(Material supplied Opens)
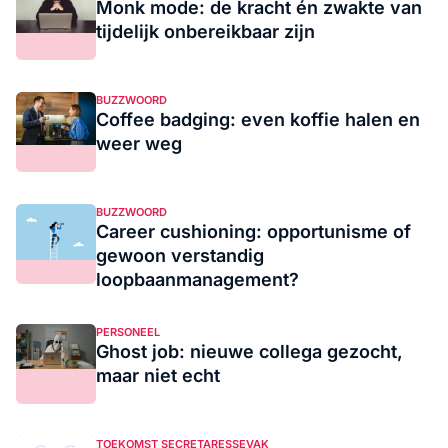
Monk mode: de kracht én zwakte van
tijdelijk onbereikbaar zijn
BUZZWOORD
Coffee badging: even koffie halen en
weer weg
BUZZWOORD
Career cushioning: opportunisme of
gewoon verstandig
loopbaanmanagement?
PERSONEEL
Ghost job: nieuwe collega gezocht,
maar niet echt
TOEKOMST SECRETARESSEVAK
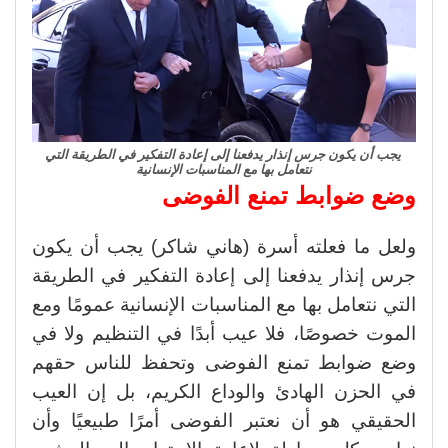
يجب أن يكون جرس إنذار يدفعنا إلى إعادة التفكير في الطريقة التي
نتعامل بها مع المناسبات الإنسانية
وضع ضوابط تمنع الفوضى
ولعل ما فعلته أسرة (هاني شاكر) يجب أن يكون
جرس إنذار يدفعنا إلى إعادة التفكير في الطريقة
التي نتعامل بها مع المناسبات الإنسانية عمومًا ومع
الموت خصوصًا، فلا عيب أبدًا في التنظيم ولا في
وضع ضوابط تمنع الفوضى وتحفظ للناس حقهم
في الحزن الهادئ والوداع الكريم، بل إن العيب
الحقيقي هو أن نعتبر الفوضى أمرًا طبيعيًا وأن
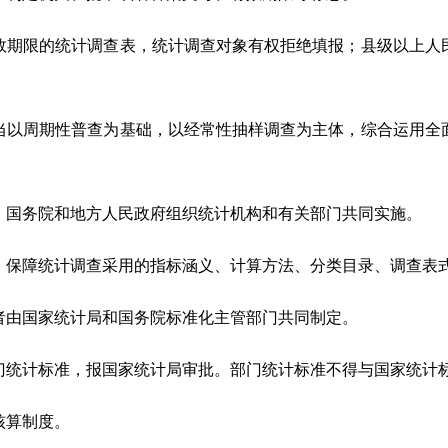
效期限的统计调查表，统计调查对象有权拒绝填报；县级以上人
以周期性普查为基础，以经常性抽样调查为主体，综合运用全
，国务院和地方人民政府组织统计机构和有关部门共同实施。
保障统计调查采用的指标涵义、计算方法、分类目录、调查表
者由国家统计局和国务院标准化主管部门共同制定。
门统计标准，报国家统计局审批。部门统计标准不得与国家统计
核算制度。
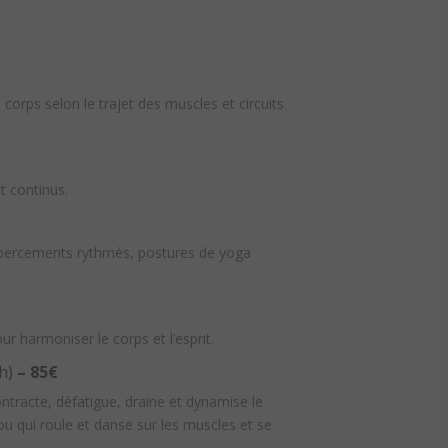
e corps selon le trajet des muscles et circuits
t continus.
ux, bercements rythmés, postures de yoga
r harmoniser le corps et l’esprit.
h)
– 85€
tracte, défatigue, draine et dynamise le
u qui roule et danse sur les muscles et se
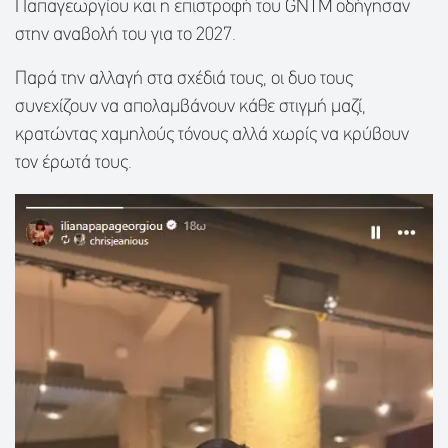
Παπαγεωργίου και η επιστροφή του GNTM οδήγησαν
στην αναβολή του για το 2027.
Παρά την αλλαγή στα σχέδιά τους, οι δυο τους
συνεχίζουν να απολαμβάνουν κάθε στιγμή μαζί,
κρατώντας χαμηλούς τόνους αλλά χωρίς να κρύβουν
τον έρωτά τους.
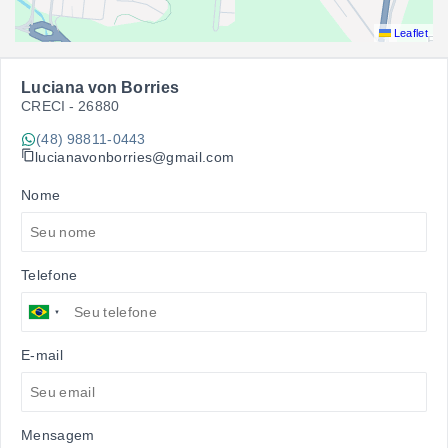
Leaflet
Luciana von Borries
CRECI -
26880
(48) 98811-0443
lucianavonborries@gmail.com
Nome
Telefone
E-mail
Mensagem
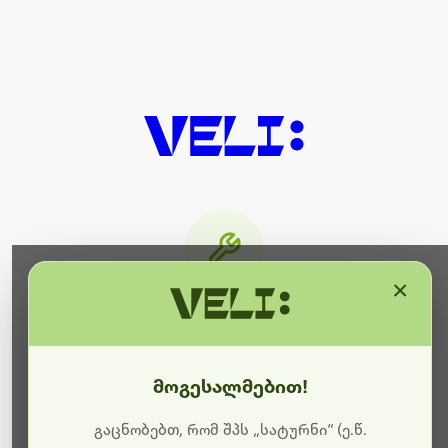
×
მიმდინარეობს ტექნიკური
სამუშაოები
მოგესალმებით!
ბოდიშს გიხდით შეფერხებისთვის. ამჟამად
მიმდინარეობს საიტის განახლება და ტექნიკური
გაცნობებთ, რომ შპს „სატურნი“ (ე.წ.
(Material supplied Closes)
(Material supplied Opens)
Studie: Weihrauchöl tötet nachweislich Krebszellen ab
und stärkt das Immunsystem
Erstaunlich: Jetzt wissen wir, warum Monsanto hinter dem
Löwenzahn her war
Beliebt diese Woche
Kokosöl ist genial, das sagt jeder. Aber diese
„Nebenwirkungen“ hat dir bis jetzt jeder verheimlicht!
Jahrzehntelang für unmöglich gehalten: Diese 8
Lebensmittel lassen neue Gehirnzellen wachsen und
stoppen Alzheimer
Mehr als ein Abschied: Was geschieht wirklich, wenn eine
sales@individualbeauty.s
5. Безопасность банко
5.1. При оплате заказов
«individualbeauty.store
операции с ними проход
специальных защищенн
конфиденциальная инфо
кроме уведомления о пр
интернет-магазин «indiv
(Material supplied Closes)
• **Goal of the exercise**
Set down exactly the lines of the data above, beginning with the line that has "Monk mode: de kracht én zwakte van" and ending with the line that has "TOEKOMST SECRETARESSEVAK", and no others.

• **Solution for this problem**
Monk mode: de kracht én zwakte van
tijdelijk onbereikbaar zijn
BUZZWOORD
Coffee badging: even koffie halen en
weer weg
BUZZWOORD
Career cushioning: opportunisme of
gewoon verstandig
loopbaanmanagement?
PERSONEEL
Ghost job: nieuwe collega gezocht,
maar niet echt
TOEKOMST SECRETARESSEVAK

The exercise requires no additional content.